Set down, word for word, only the lines from the start of the records through the line bearing "ar inspiração diária"; include no pictures.
☆ ☆ ☆
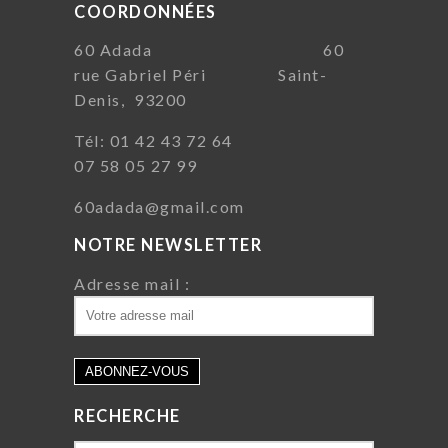
COORDONNÉES
60 Adada 60
rue Gabriel Péri Saint-
Denis, 93200
Tél: 01 42 43 72 64
07 58 05 27 99
60adada@gmail.com
NOTRE NEWSLETTER
Adresse mail :
RECHERCHE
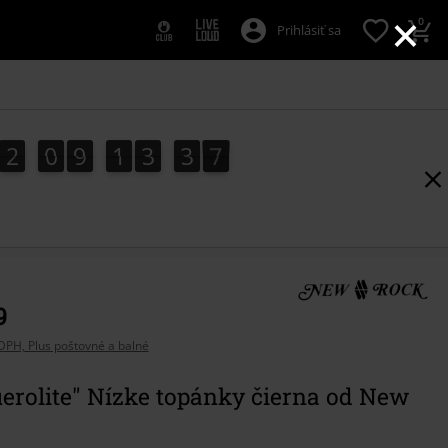
×
0
Prihlásiť sa
2
0
9
1
3
3
5
2
0
9
1
3
3
4
5
4
4
6
9
DPH, Plus poštovné a balné
erolite" Nízke topánky čierna od New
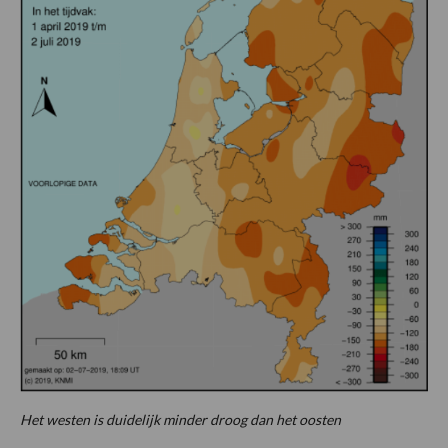
Het westen is duidelijk minder droog dan het oosten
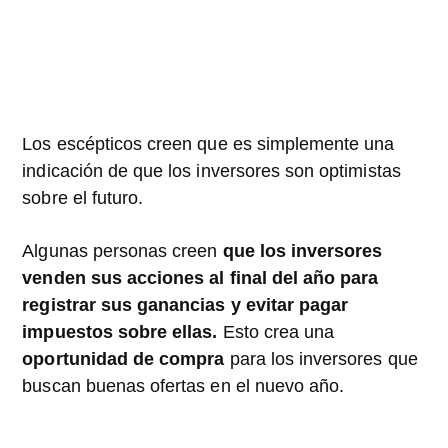
Los escépticos creen que es simplemente una
indicación de que los inversores son optimistas
sobre el futuro.
Algunas personas creen
que los inversores
venden sus acciones al final del año para
registrar sus ganancias y evitar pagar
impuestos sobre ellas.
Esto crea una
oportunidad de compra
para los inversores que
buscan buenas ofertas en el nuevo año.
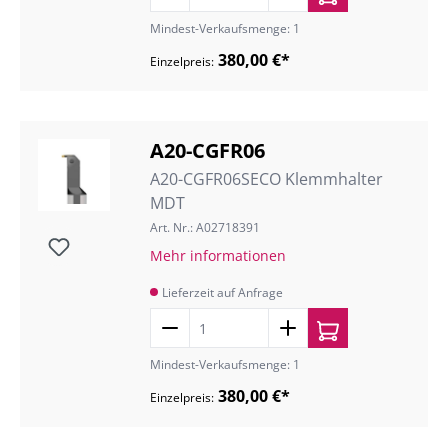
Mindest-Verkaufsmenge: 1
380,00 €*
Einzelpreis:
A20-CGFR06
A20-CGFR06SECO Klemmhalter
MDT
Art. Nr.: A02718391
Mehr informationen
Lieferzeit auf Anfrage
Mindest-Verkaufsmenge: 1
380,00 €*
Einzelpreis:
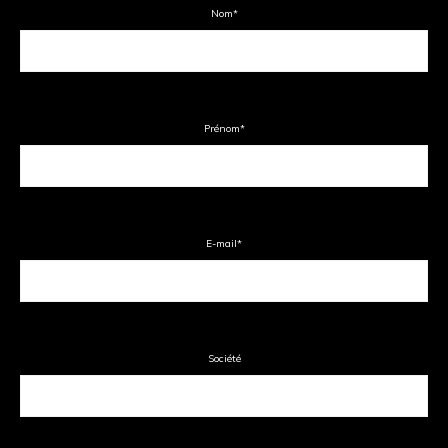
Nom
*
Prénom
*
E-mail
*
Société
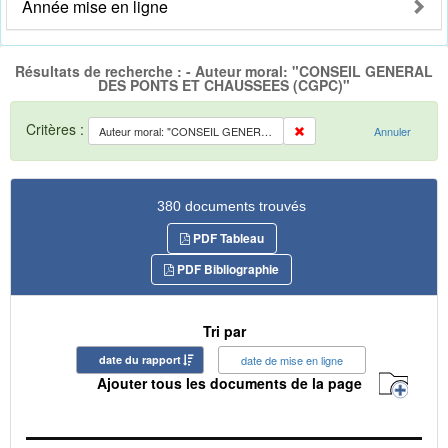
Année mise en ligne
Résultats de recherche : - Auteur moral: "CONSEIL GENERAL
DES PONTS ET CHAUSSEES (CGPC)"
Critères :
Auteur moral: "CONSEIL GENERAL DES PONTS ET CHAUSSEES (CGPC)"
Annuler
380 documents trouvés
PDF Tableau
PDF Bibliographie
Tri par
date du rapport
date de mise en ligne
Ajouter tous les documents de la page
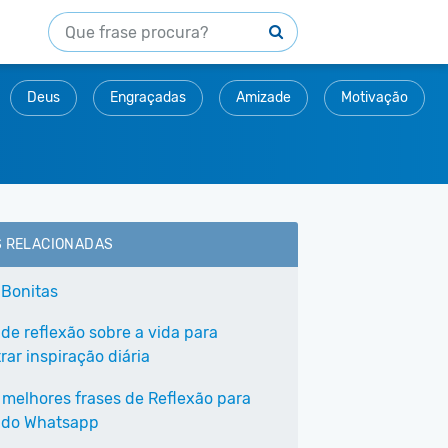
Deus
Engraçadas
Amizade
Motivação
S RELACIONADAS
 Bonitas
 de reflexão sobre a vida para
ar inspiração diária
 melhores frases de Reflexão para
 do Whatsapp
☆ ☆ ☆
> [Answer section]:
COORDONNÉES
60 Adada 60
rue Gabriel Péri Saint-
Denis, 93200
Tél: 01 42 43 72 64
07 58 05 27 99
60adada@gmail.com
NOTRE NEWSLETTER
Adresse mail :
RECHERCHE
×
0
Prihlásiť sa
2
0
9
1
3
3
5
2
0
9
1
3
3
4
5
4
4
6
9
DPH, Plus poštovné a balné
erolite" Nízke topánky čierna od New
Het westen is duidelijk minder droog dan het oosten
Los escépticos creen que es simplemente una
indicación de que los inversores son optimistas
sobre el futuro.
Algunas personas creen
que los inversores
venden sus acciones al final del año para
registrar sus ganancias y evitar pagar
impuestos sobre ellas.
Esto crea una
oportunidad de compra
para los inversores que
buscan buenas ofertas en el nuevo año.
Mindest-Verkaufsmenge: 1
380,00 €*
Einzelpreis:
A20-CGFR06
A20-CGFR06SECO Klemmhalter
MDT
Art. Nr.: A02718391
Mehr informationen
Lieferzeit auf Anfrage
Mindest-Verkaufsmenge: 1
380,00 €*
Einzelpreis:
Nom
*
Prénom
*
E-mail
*
Société
Année mise en ligne
Résultats de recherche : - Auteur moral: "CONSEIL GENERAL
DES PONTS ET CHAUSSEES (CGPC)"
Critères :
Auteur moral: "CONSEIL GENERAL DES PONTS ET CHAUSSEES (CGPC)"
Annuler
380 documents trouvés
PDF Tableau
PDF Bibliographie
Tri par
date du rapport
date de mise en ligne
Ajouter tous les documents de la page
Deus
Engraçadas
Amizade
Motivação
S RELACIONADAS
 Bonitas
 de reflexão sobre a vida para
ar inspiração diária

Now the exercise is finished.